Carlos Silva, un joueur de basket de 43 ans, n'est pas non plus serein depuis son retour chez lui. "Je ne me sens toujours pas libre, j'ai l'impression que, désormais, ils vont me surveiller davantage (...) j'ai peur", confie-t-il à l'AFP dans sa modeste maison.

Le quadragénaire a été arrêté en août alors qu'il rentrait d'un match dans la capitale. Il raconte comment des hommes armés l'ont obligé à courir nu devant eux, alors qu'il se trouvait en détention préventive. "J'ai cru qu'ils allaient me tuer", dit-il.

Il a été condamné à deux ans de prison pour mise en danger de la vie d'autrui et blocage de route.
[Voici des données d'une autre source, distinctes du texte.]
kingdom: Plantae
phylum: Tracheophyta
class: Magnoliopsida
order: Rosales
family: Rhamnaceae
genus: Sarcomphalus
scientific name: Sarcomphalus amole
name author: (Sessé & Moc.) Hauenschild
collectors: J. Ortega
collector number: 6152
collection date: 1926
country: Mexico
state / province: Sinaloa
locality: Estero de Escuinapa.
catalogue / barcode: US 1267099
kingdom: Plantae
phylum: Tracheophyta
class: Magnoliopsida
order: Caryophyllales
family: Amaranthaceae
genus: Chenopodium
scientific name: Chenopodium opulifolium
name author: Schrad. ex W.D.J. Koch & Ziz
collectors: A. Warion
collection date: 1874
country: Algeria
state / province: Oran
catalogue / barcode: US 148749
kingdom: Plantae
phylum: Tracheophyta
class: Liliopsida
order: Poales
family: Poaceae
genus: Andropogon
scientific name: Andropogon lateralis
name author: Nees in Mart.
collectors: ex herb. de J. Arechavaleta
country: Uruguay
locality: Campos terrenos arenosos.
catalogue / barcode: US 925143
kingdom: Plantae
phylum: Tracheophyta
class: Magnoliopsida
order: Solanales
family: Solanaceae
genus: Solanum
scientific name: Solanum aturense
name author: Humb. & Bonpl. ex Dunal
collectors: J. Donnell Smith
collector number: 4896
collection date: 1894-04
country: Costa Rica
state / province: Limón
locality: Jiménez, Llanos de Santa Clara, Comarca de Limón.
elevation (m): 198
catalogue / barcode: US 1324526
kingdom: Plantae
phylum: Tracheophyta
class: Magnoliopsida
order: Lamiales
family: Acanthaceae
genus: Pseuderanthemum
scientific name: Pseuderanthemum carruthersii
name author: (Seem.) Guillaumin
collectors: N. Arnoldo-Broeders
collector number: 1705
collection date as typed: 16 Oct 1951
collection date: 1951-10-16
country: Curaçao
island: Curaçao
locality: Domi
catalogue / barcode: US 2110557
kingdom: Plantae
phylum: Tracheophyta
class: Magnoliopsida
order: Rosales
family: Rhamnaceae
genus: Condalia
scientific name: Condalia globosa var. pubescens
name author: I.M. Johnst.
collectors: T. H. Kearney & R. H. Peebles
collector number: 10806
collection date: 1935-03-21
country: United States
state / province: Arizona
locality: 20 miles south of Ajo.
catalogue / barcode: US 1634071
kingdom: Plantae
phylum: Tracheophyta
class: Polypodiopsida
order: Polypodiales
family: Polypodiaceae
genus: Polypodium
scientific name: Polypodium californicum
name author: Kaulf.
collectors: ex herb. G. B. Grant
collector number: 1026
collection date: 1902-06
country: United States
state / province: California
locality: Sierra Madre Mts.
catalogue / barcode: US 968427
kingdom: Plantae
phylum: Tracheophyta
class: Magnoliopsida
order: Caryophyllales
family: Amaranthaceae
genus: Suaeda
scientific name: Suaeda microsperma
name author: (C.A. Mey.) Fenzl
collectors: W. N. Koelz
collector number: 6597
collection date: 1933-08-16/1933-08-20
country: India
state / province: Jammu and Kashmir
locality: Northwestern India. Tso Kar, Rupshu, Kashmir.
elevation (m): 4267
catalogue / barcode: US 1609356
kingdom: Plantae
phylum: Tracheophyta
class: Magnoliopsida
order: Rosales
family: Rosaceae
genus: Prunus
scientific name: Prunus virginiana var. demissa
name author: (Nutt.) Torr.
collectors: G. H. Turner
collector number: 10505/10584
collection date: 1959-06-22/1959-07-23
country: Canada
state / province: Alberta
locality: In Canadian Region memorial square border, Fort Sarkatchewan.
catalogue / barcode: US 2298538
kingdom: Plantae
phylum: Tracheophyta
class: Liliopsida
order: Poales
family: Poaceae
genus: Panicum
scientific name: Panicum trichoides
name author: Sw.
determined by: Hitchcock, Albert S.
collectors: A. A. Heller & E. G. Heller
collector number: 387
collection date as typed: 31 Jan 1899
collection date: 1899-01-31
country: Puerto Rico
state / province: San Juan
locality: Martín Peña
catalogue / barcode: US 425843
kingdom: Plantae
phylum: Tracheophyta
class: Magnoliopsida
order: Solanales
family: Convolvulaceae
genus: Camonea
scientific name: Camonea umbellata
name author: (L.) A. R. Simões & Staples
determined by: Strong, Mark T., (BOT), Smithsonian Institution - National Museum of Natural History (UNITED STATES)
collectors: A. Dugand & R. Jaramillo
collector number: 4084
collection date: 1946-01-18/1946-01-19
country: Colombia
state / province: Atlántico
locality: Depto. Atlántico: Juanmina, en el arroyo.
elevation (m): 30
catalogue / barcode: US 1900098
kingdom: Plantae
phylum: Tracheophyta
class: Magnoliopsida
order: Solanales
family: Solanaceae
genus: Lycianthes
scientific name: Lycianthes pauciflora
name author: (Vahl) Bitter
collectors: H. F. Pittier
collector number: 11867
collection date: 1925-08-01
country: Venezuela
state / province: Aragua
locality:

Lui dit que son seul crime est d'avoir participé à "presque toutes les manifestations" anti-gouvernementales.

Il a passé six mois dans la prison La Modelo, dans l'est de la capitale, avec 130 autres opposants qui, raconte-t-il, sont régulièrement dénudés, insultés, frappés quand ils chantent l'hymne national, devenu le chant de ralliement contre le pouvoir.

La nourriture est aussi "très mauvaise" et provoque de nombreux problèmes de santé chez les prisonniers.

Carlos Silva dit ne pas croire à la volonté de dialogue du président Daniel Ortega, 73 ans, au pouvoir depuis 2007 et que les opposants accusent d'avoir instauré une dictature.

"C'est un dictateur, il essaie de gagner du temps".